Un progetto industriale nazionale
La produzione è avvenuta principalmente nello stabilimento Alstom di Hornell (New York), con un investimento di oltre 87 milioni di dollari e l’impiego di circa 800 addetti diretti. La filiera ha coinvolto 180 fornitori in 29 Stati, generando oltre 15.000 posti di lavoro. Circa il 95% dei componenti proviene da aziende statunitensi, a conferma del forte radicamento nazionale del progetto.
A supporto, hanno contribuito anche stabilimenti Alstom in Europa e India: tra questi Belfort (locomotive), La Rochelle (design e sistemi di controllo), Le Creusot (carrelli), Tarbes (trazione), Valenciennes (interni), Villeurbanne (elettronica), oltre agli italiani Savigliano e Sesto San Giovanni, specializzati in casse, verniciatura e sistemi di pendolamento.

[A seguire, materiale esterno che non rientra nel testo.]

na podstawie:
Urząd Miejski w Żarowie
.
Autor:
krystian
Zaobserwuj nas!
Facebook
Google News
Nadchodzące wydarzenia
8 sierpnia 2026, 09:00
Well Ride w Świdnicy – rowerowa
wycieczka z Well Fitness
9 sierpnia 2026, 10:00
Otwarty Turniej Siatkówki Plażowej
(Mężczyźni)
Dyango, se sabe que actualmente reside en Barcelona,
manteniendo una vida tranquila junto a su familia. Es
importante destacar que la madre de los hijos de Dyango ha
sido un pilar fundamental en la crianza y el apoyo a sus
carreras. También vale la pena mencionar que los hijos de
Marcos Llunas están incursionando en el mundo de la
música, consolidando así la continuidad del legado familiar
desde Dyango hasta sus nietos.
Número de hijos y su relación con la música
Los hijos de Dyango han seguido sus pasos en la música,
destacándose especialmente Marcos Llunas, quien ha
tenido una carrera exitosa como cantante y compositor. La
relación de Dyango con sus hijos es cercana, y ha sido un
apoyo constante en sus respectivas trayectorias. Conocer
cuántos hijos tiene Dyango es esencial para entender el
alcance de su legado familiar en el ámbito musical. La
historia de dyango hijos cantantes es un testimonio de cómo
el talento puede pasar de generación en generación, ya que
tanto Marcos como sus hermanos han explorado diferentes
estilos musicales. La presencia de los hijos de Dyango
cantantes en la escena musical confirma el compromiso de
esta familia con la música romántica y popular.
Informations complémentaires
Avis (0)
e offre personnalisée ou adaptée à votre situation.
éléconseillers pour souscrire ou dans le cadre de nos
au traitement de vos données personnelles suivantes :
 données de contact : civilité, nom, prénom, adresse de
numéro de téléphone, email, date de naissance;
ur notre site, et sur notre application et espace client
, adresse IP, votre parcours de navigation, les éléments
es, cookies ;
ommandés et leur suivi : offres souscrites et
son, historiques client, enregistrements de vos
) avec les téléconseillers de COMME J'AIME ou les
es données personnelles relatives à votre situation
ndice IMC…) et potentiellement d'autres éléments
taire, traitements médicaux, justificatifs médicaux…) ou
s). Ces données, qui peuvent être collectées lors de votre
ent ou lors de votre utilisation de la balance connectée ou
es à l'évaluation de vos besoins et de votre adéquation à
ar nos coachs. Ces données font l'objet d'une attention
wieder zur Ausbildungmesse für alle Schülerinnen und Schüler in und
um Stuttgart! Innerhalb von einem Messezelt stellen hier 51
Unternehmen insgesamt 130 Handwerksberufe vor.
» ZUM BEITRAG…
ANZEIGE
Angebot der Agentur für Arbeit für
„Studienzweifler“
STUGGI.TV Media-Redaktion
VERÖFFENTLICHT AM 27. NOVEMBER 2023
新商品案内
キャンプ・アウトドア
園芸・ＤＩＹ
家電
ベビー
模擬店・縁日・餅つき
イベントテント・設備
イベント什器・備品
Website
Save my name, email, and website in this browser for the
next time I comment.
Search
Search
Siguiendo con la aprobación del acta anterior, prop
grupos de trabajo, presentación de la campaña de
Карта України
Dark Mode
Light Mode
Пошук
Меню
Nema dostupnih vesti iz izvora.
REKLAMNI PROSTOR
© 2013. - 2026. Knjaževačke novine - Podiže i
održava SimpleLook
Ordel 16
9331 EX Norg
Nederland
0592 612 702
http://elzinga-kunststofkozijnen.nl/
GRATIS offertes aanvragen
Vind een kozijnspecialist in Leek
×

Manutenzione intelligente e assistenza a lungo termine
Oltre alla fornitura della flotta, l’accordo prevede un contratto di supporto tecnico e ricambi di 15 anni, rinnovabile. Ogni treno sarà dotato di circa 100 sensori, capaci di monitorare in tempo reale lo stato dei sistemi e permettere una manutenzione predittiva. L’impegno di Alstom è garantire la consegna dei ricambi critici entro otto ore dalla richiesta.
Una svolta storica per la mobilità statunitense
Con i NextGen Acela, Amtrak e Alstom segnano una tappa storica: non solo un passo avanti verso una mobilità più rapida e sostenibile, ma anche un forte impulso all’industria ferroviaria nazionale, che ritrova slancio e prospettive occupazionali.